GETOONDE PASSAGE →

************

Het boekje van Johannes heeft ook een overeenkomst met Jezus prediking tegen Zijn volk. Toen het Joodse volk, maar nu zijn dat de Christenen:
(Mattheüs 10:5) 5 Deze twaalf zond Jezus uit en Hij gebood hun: U zult u niet op weg begeven naar de heidenen en u zult geen enkele stad van de Samaritanen binnengaan, maar ga liever naar de verloren schapen van het huis van Israël.
De parallel van het boekje dat Johannes moest eten, met het boekje dat Ezechiël moest eten
Voordat de tempel gemeten werd, moest Johannes een boekje opeten (zie artikel 1).
Het boekje dat Johannes moet eten heeft hetzelfde effect als wat in het boek Ezechiël staat geschreven. Ezechiël moest ook een boekrol eten met een bedoeling.
Laten we daarom het boek Ezechiël erbij nemen om deze bedoeling te kunnen begrijpen:
(Ezechiël 3:1-3) 1 Daarna zei Hij tegen mij: Mensenkind, eet wat u aantreft. Eet deze rol op, ga, spreek tot het huis van Israël. 2 Toen deed ik mijn mond open en Hij gaf mij die rol te eten. 3 Hij zei tegen mij: Mensenkind, geef uw buik te eten, vul uw binnenste met deze rol, die Ik u geef. Toen at ik en hij werd in mijn mond als honing zo zoet.
Ezechiël was een tijdgenoot van Daniël en leefde in ballingschap in Babel, vlak bij de rivier Kebar (Ezech. 1:3). Hij was de zoon van Buzi, een Levitische Joodse priester.
Na een stormwind uit het noorden (Ezech. 1:4) ging de hemel plotseling voor hem open en hij zag in een visioen de heerlijkheid van God YHWH, die op de troon zit.
God verschijnt hoogstpersoonlijk zelf in het visioen aan Ezechiël om Zich te ontfermen over Zijn afvallige volk dat in ballingschap verkeert:
(Ezechiël 1:26,28) 26 En boven het gewelf dat boven hun hoofden was, was iets met het uiterlijk van een saffiersteen, iets wat leek op een troon. En daarboven, op wat op een troon leek, was iets wat leek op een mens….28 Zoals het uiterlijk van de regenboog, die in de wolken verschijnt op de dag van de regen, zo was het uiterlijk van de lichtglans rondom. Het was de verschijning van de gedaante van de heerlijkheid van de HEERE. Toen ik dat zag, wierp ik mij met mijn gezicht ter aarde, en ik hoorde de stem van Iemand Die sprak. (Voor de regenboog om de troon van God; zie ook Op. 4:3)

************

AANGELEVERDE GEGEVENS →
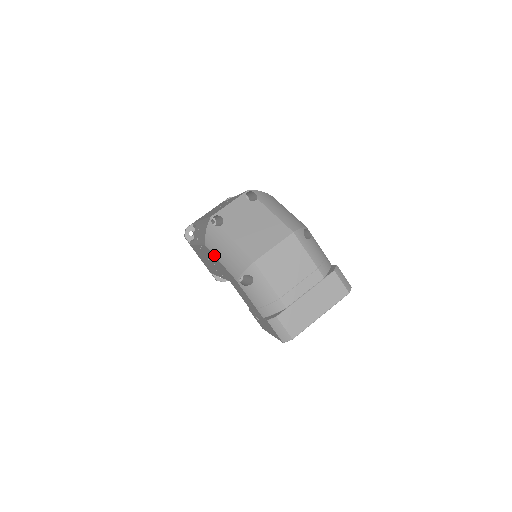
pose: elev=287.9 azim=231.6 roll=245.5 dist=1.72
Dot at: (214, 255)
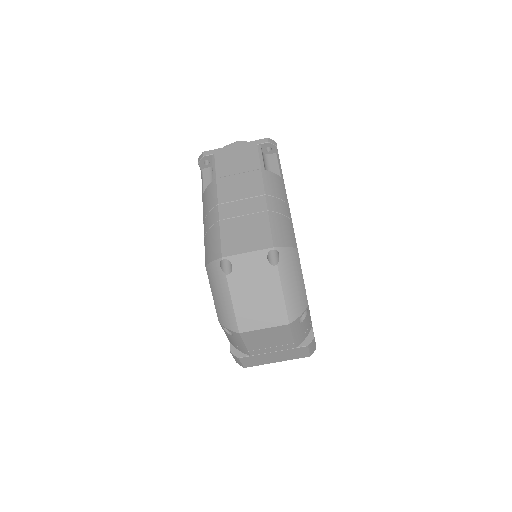
Dot at: (209, 283)
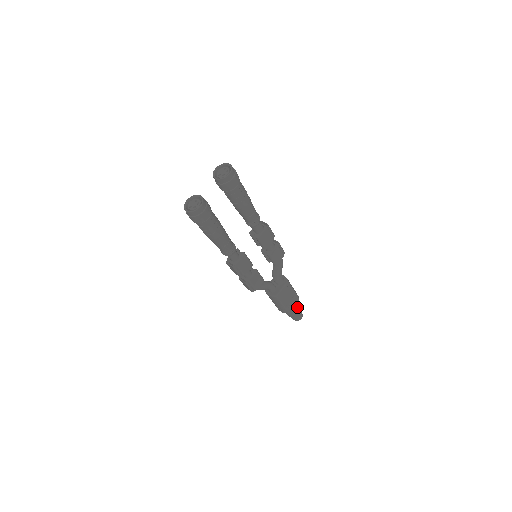
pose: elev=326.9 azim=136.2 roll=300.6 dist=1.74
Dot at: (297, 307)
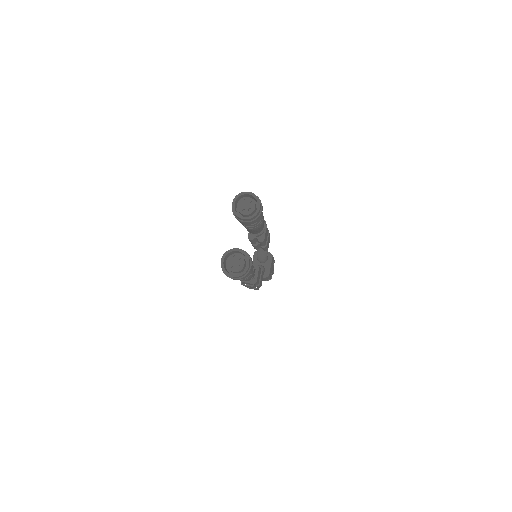
Dot at: occluded
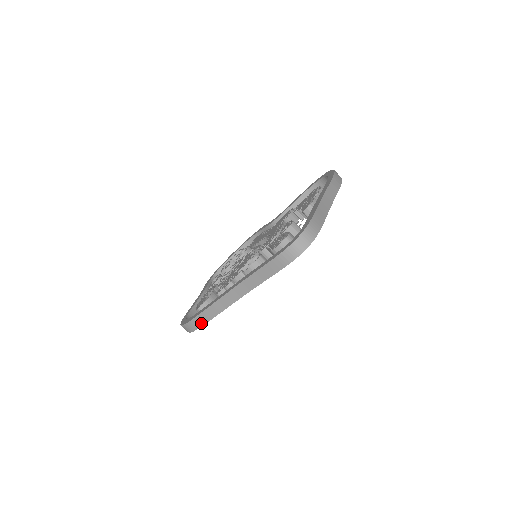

************

DOELEN →
1/ Hernoem "pose" tot "camera" in het deel van de gegevens dat begint bij de regel met "pose: elev=326.9 azim=136.2" en doorloopt tot het einde van de gegevens, en laat al het andere ongewijzigd. Neem de afbeeldingen niet op in je antwoord.
2/ Schrijf een vervolg op de tekst over de boekrollen van Johannes en Ezechiël, aansluitend op de laatste zin.

DE ANTWOORDEN →
1/
camera: elev=326.9 azim=136.2 roll=300.6 dist=1.74
Dot at: (297, 307)
Dot at: occluded

2/
Dat met de persoon, die ‘leek op een mens’ (Ezech. 1:26), ‘God’ werd bedoeld (zie: de mens naar het beeld van God– Gen. 1:27) blijkt uit het visioen van Daniël waar God op Zijn troon soortgelijk wordt afgebeeld, echter wordt de afbeelding net iets anders beschreven:
- (Daniël 7:9,13) 9 Ik keek toe totdat er tronen werden geplaatst, en de Oude van dagen Zich neerzette. Zijn gewaad was wit als de sneeuw en het haar van Zijn hoofd als zuivere wol. Zijn troon bestond uit vuurvlammen en de wielen ervan waren laaiend vuur….13 Ik keek toe in de nachtvisioenen, en zie, er kwam met de wolken van de hemel Iemand als een Mensenzoon. Hij kwam tot de Oude van dagen en men deed Hem voor Zijn aangezicht naderbij komen.
Alhoewel Ezechiël zelf in ballingschap was, moest hij zijn verbannen volk in Babel gaan toespreken. Maar hij moest precies Gods woorden spreken. Het geeft weer hoe de situatie bij God voelde. Zijn kinderen, die Hij liefde en bescherming wilde geven waren afvallig geworden. God voorzag de plagen die er aan kwamen en het verdere verderf voor hen in een wereld van afgoderij en goddeloosheid.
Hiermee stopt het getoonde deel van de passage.